The aspect of family became literal when Jackson’s two sons joined the gym after originally deciding on football as their athletic preference. Proving the genes run in the family, his 16 year old son Casey tore through two grappling tournaments with a skill that defied his age and experience.
With only 4-5 months of training traditional BJJ and even less time with no-gi, Casey submitted every one of his opponents in the youth division, and then vaulted up to the men’s division and gave the adults the same treatment--except for his match in the finals, where a game competitor who holds a brown belt in Judo was able to beat him on points. He did the exact same thing in his second tournament, and after soundly submitting his way all the way through his division and the first few matches of the adult, he was forced to withdraw due to an injury.
Nikko, Jackson’s 19 year old son, recently competed in his first amateur MMA fight and won by brutal knockout in less than 30 seconds (video below).

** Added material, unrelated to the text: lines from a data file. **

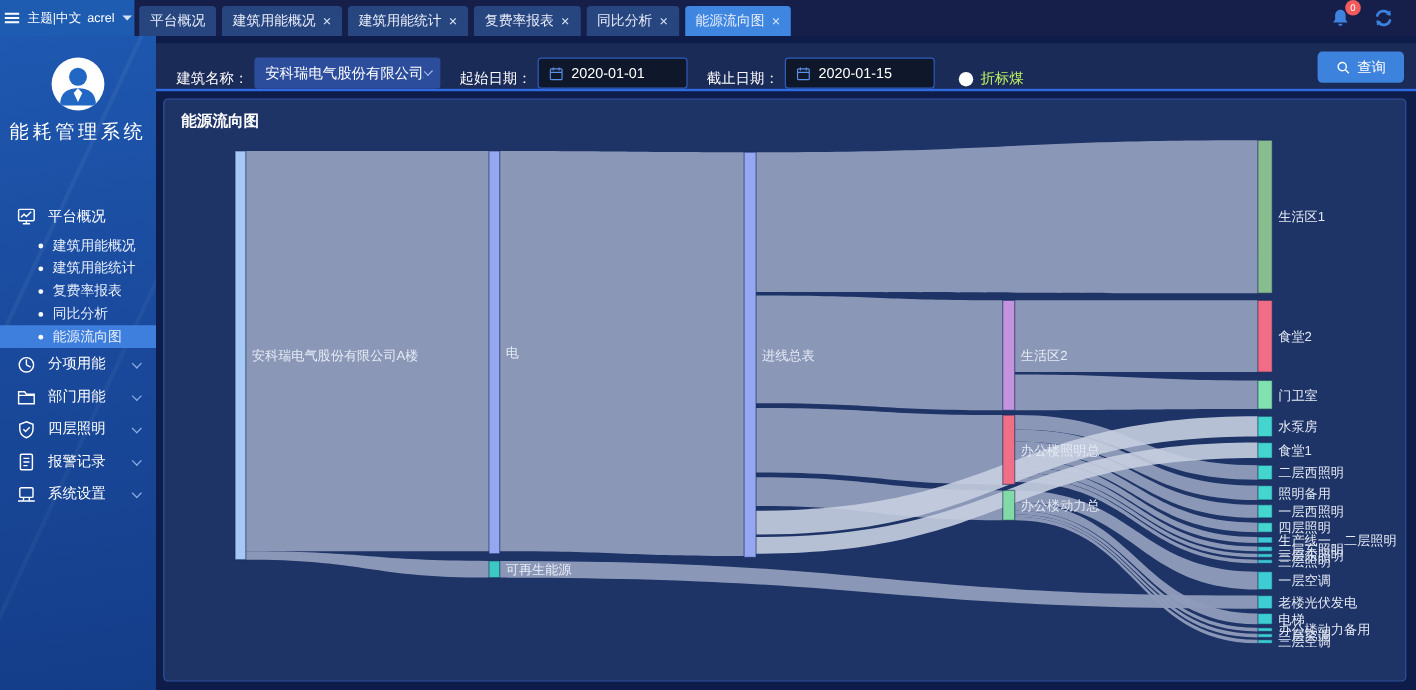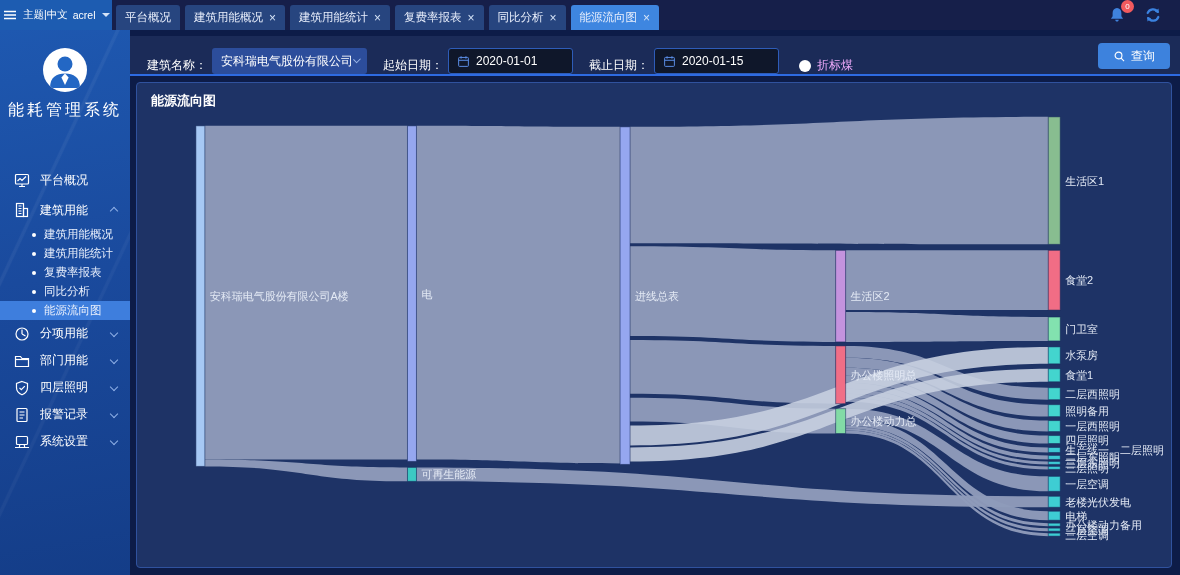--- a/index.html
+++ b/index.html
@@ -50,7 +50,7 @@
   .radio-dot { width:12px; height:12px; border-radius:50%; }
   .radio-dot.on { background:#3d82dd; box-shadow:inset 0 0 0 2px #173a75; border:1px solid #6aa3ea; }
   .radio-dot.off { background:#ffffff; }
-  .radio.off-label { color:#f0abfc; }
+  .radio.off-label { color:#bef264; }
   .search-btn { position:absolute; right:10px; top:7px; width:72px; height:26px; background:#3d82dd; border:none; border-radius:4px; color:#fff; font-size:12px; display:flex; align-items:center; justify-content:center; gap:5px; cursor:pointer; font-family:Liberation Serif, serif; }
   .panel { position:absolute; left:6px; top:52px; right:8px; bottom:7px; background:#1e3366; border:1px solid #30529e; border-radius:4px; overflow:hidden; }
   .panel-title { position:absolute; top:9px; left:14px; color:#fff; font-size:13px; font-weight:bold; z-index:2; }

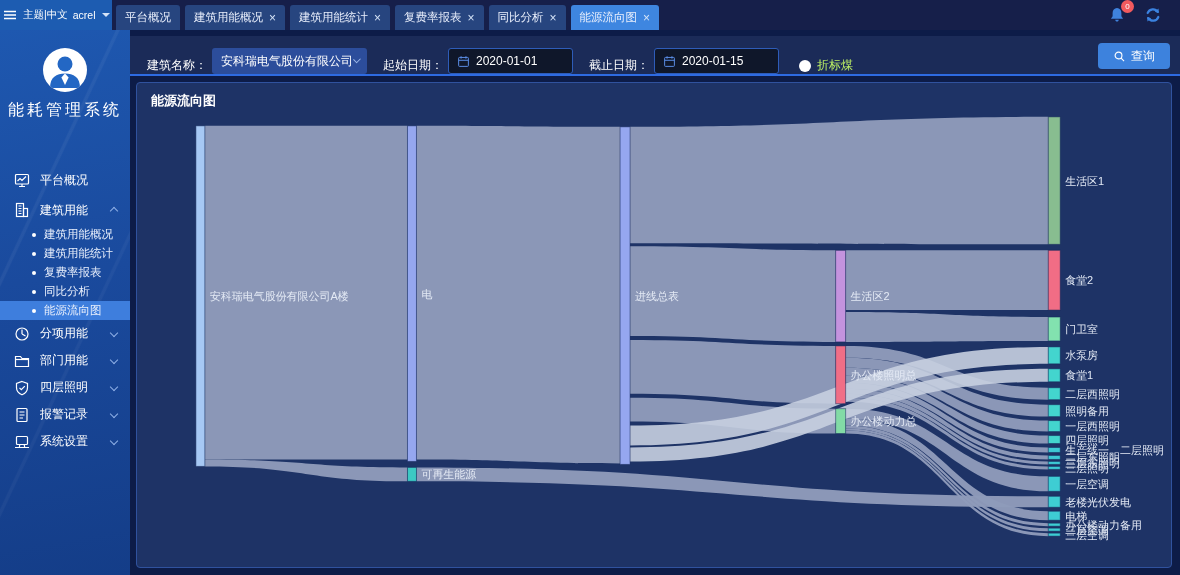--- a/index.html
+++ b/index.html
@@ -134,17 +134,6 @@
           </svg>
         </span>
         <span>平台概况</span>
-      </div>
-      <div class="nav-item big">
-        <span class="nav-icon">
-          <svg viewBox="0 0 16 16" fill="none" stroke="#fff" stroke-width="1.2">
-            <rect x="2.5" y="1.5" width="7" height="13"></rect>
-            <rect x="9.5" y="6.5" width="4" height="8"></rect>
-            <path d="M4.5 4 H7.5 M4.5 6.5 H7.5 M4.5 9 H7.5 M4.5 11.5 H7.5"></path>
-          </svg>
-        </span>
-        <span>建筑用能</span>
-        <span class="chev up"></span>
       </div>
       <div class="nav-sub">
         <span class="dot"></span>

After taking a chance and expending countless hours and dollars to give kids and young men and women the chance he never had, for nothing in return, the addition of his two boys to his cohesive family of fighters was the icing on the cake for Jackson.
Does this sound like a cliché’ script for every feel-good martial arts movie you’ve ever seen? It is. The beauty is that it’s reality.
Jackson claims his efforts are non-profit—which is an outright lie. Monetarily, perhaps; however the wealth of exemplary guidance, spirituality, and overall tremendous worth that comes from taking someone under your wing and treating them like family represents the rich reward that comes along with the brotherhood he’s created, which is something that money can’t buy.